Public - Droit public général
09/10/2019
Dans une affaire qui concernait un blocage du port de Marseille, la Haute cour a fait application de sa jurisprudence Couitéas sur la responsabilité sans faute de l’État pour rupture d'égalité devant les charges publiques, et est venue préciser au-delà de quelle durée le dommage pouvait être qualifié de charge anormale.

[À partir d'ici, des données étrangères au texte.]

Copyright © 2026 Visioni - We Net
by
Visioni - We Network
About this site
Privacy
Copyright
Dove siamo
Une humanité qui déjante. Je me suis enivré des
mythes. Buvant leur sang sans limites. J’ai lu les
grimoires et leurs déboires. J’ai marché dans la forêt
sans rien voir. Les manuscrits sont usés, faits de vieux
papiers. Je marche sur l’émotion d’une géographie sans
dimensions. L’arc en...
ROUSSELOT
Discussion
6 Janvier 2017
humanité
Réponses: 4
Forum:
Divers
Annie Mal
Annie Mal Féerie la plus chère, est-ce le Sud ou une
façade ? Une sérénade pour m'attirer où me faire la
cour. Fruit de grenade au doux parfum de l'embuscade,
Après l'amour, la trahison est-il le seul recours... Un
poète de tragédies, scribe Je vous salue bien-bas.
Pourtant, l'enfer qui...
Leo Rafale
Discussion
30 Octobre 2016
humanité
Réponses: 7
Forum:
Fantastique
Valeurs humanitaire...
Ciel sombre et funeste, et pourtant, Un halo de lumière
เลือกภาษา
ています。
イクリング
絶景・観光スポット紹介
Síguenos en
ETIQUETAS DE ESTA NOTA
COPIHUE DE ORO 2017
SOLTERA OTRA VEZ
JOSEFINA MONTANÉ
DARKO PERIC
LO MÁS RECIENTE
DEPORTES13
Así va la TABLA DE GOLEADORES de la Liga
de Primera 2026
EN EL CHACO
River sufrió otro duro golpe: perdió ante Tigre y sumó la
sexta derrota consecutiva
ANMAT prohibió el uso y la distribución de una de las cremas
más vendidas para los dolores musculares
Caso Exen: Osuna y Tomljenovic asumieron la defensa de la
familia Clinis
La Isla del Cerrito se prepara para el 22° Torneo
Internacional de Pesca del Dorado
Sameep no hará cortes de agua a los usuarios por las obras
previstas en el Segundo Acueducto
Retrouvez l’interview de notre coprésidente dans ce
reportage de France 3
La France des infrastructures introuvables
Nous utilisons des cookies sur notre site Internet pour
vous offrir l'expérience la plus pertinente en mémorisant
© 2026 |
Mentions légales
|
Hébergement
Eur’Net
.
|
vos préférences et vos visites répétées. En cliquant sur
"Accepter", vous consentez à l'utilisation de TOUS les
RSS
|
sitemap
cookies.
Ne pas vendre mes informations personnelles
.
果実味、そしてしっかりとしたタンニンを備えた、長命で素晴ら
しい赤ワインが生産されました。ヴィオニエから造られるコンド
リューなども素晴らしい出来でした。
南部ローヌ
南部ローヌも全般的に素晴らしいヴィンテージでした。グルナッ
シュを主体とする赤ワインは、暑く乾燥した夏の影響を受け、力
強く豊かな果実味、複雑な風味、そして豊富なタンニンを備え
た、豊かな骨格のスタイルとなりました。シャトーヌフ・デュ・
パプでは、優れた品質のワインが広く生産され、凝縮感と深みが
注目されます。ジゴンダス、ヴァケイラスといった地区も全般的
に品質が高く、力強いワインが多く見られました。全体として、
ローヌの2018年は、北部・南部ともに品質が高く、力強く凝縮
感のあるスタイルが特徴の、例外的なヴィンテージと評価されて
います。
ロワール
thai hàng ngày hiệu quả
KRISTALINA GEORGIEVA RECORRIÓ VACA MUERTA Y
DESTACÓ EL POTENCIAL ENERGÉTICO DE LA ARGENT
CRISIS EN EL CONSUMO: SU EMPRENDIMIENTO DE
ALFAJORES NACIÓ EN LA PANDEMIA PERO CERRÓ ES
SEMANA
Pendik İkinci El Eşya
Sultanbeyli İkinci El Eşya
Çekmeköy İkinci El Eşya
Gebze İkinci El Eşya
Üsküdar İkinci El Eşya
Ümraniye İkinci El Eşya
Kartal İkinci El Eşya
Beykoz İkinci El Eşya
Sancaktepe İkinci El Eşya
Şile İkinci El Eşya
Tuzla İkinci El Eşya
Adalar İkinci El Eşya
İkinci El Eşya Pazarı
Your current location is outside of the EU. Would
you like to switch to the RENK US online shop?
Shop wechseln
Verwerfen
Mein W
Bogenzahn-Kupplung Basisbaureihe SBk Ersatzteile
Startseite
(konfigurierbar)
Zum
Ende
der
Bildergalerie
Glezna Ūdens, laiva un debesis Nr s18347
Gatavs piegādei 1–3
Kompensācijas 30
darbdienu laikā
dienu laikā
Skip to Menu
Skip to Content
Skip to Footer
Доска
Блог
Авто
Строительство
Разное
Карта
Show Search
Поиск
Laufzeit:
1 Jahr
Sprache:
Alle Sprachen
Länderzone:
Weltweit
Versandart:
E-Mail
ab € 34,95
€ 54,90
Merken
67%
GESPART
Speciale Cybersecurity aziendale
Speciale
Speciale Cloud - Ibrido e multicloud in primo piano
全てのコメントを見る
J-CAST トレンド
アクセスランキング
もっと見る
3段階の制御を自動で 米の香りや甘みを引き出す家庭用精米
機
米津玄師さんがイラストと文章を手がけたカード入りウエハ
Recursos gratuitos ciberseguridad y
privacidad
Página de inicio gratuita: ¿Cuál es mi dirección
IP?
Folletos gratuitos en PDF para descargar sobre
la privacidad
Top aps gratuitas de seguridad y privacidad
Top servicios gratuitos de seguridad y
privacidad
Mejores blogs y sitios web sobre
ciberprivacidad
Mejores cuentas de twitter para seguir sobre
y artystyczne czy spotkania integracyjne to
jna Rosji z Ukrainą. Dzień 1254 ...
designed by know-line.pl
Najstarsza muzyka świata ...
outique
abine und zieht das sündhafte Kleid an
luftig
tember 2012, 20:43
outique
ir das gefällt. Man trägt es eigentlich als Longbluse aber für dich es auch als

Une compagnie de navigation avait vu l’un de ses navires bloqué au port, et deux autres navires déroutés vers un autre port du fait d’un mouvement de grève. Elle avait d’abord saisi le tribunal de commerce de Marseille, qui avait « ordonné l’expulsion immédiate de toute personne, tout engin ou tout matériel empêchant l’accès » au navire. La compagnie avait également demandé par voie d’huissier le concours de la force publique. Face à l’inaction des autorités et au refus de réparer les préjudices subis, la société a demandé au tribunal administratif de Marseille la condamnation de l’État à réparer les dommages résultant de son inaction à faire évacuer les marins qui bloquaient le port pour les pertes subies au-delà des 24 premières heures.
 
Responsabilité pour inaction
 
Les autorités administratives ont l’obligation de protéger le domaine public. En l’espèce, le tribunal de commerce avait, par ordonnance, demandé l’expulsion des marins bloquant le port, impliquant le recours à la force publique. Or, les autorités publiques n’avaient pas agi en vue de débloquer la situation, contribuant ainsi au dommage subi par la compagnie maritime.
 
Dans son arrêt, le Conseil annonce : « le dommage résultant de l’abstention des autorités administratives de recourir à la force publique pour permettre l’utilisation normale du domaine public portuaire ne saurait être regardé, s’il excède une certaine durée, comme une charge incombant normalement aux usagers du port », reprenant ainsi le considérant de son arrêt Couitéas (CE, 30 nov. 1923, n° 38284, 48688), dans lequel il avait déclaré que la responsabilité de l’État pouvait être engagée pour réparer le dommage résultant d’une décision régulière de l’administration : « le justiciable nanti d'une sentence judiciaire dûment revêtue de la formule exécutoire est en droit de compter sur l'appui de la force publique pour assurer l'exécution du titre qui lui a été ainsi délivré ; que si (…) le gouvernement a le devoir d'apprécier les conditions de cette exécution et le droit de refuser le concours de la force armée, tant qu'il estime qu'il y a danger pour l'ordre et la sécurité, le préjudice qui peut résulter de ce refus ne saurait, s'il excède une certaine durée, être regardé comme une charge incombant normalement à l'intéressé ».
 
Ainsi, les autorités publiques étaient en droit de ne pas recourir à la force publique pour permettre l’utilisation normale du domaine publique.
 
Toutefois, lorsque cette abstention a des conséquences préjudiciables, l’État peut voir sa responsabilité engagée, sous certaines conditions.
 
Dommage anormal au-delà de 24 heures
 
Le Conseil vient rappeler les conditions dans lesquelles la responsabilité de l’État peut être engagée : les usagers du port « sont fondés à demander réparation à l’État d’un tel préjudice, s’il présente un caractère grave et spécial, alors même que l’abstention des autorités administratives ne présenterait pas de caractère fautif ».
 
Le tribunal administratif avait jugé « eu égard aux caractères spécifiques du transport maritime de passagers et de véhicules entre la Corse et le continent, particulièrement pendant la période estivale, la compagnie (…) avait subi, du fait du blocage (…) un préjudice grave et spécial, excédant les charges que les usagers doivent normalement supporter ».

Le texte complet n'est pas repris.